╭──

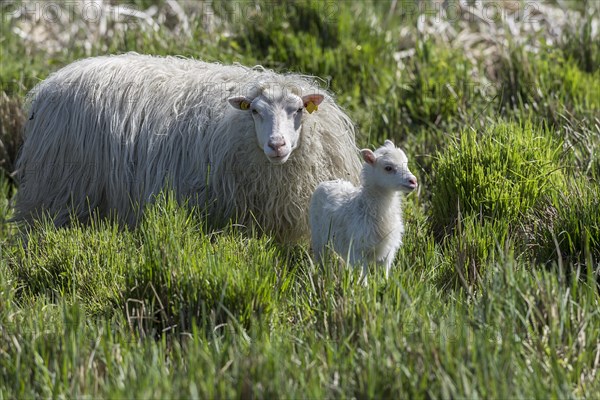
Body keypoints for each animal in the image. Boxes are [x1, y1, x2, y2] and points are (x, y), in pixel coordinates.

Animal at [310, 141, 418, 282]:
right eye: (388, 168)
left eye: (406, 163)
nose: (413, 181)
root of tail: (328, 182)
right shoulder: (359, 252)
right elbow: (363, 277)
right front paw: (364, 287)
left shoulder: (388, 252)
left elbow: (384, 275)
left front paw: (385, 285)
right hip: (318, 239)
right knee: (321, 261)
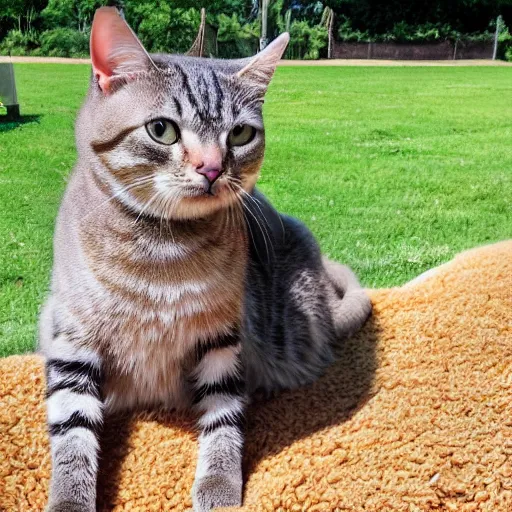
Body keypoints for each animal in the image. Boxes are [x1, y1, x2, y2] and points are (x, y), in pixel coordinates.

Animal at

╰──

Task to carry out → Each of the records above needs to be transcribed exactly, apart from its pictures.

Problem solution →
Body keypoints for each animal in the image. Boxes are [x1, y1, x2, y2] and points are (x, y), in pixel coordinates.

Animal at [310, 141, 418, 282]:
right eye: (388, 168)
left eye: (406, 163)
nose: (413, 181)
root of tail: (328, 182)
right shoulder: (359, 252)
right elbow: (363, 277)
right front paw: (364, 287)
left shoulder: (388, 252)
left elbow: (384, 275)
left front paw: (385, 285)
right hip: (318, 239)
right knee: (321, 261)
Body keypoints for each animal in the image. Boxes are [x1, y1, x2, y2] and points are (x, y), in pixel coordinates.

Animal at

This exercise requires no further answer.